* INPUT MATERIAL:

==================================================

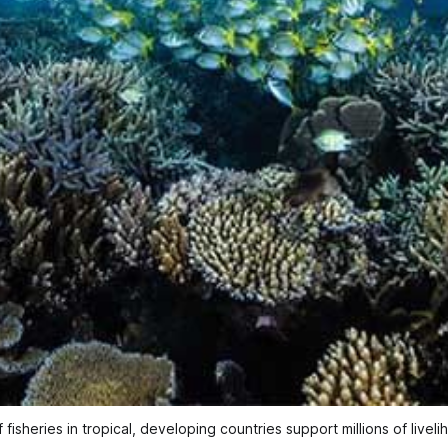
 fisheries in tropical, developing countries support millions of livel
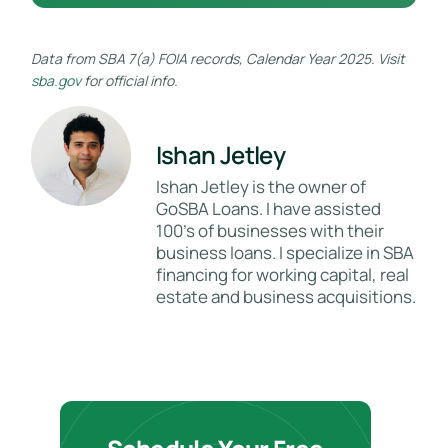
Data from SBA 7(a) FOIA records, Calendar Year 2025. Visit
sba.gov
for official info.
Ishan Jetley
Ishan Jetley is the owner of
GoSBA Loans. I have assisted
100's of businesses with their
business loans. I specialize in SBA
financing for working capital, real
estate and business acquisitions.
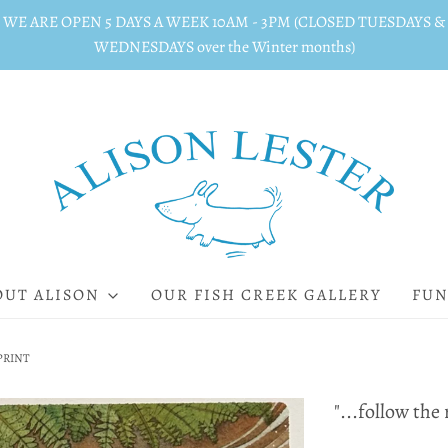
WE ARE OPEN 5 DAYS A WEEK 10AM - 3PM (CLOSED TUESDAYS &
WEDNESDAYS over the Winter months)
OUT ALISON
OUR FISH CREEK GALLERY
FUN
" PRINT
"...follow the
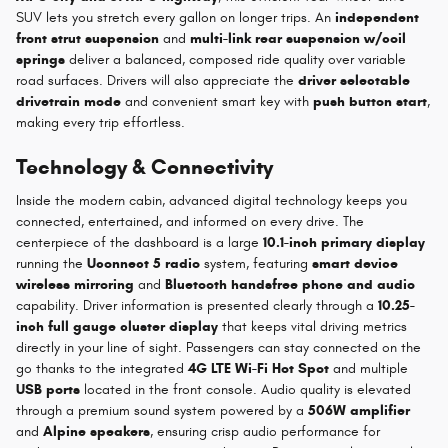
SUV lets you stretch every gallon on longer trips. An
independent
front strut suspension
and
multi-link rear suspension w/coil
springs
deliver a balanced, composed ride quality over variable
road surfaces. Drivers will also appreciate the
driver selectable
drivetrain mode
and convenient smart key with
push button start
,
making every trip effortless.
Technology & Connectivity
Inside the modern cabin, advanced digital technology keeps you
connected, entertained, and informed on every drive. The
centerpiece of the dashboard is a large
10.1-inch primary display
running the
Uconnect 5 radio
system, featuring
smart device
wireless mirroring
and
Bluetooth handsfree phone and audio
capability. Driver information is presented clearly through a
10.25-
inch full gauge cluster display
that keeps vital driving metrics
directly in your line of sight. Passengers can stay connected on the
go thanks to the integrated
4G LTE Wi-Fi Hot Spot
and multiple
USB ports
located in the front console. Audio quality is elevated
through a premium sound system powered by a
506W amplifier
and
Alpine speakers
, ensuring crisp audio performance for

==================================================

* WHAT THIS TASK INVOLVES: Every line in the data above that includes the word "Jetley" should be copied.

* RESPONSE AREA:
Ishan Jetley
Ishan Jetley is the owner of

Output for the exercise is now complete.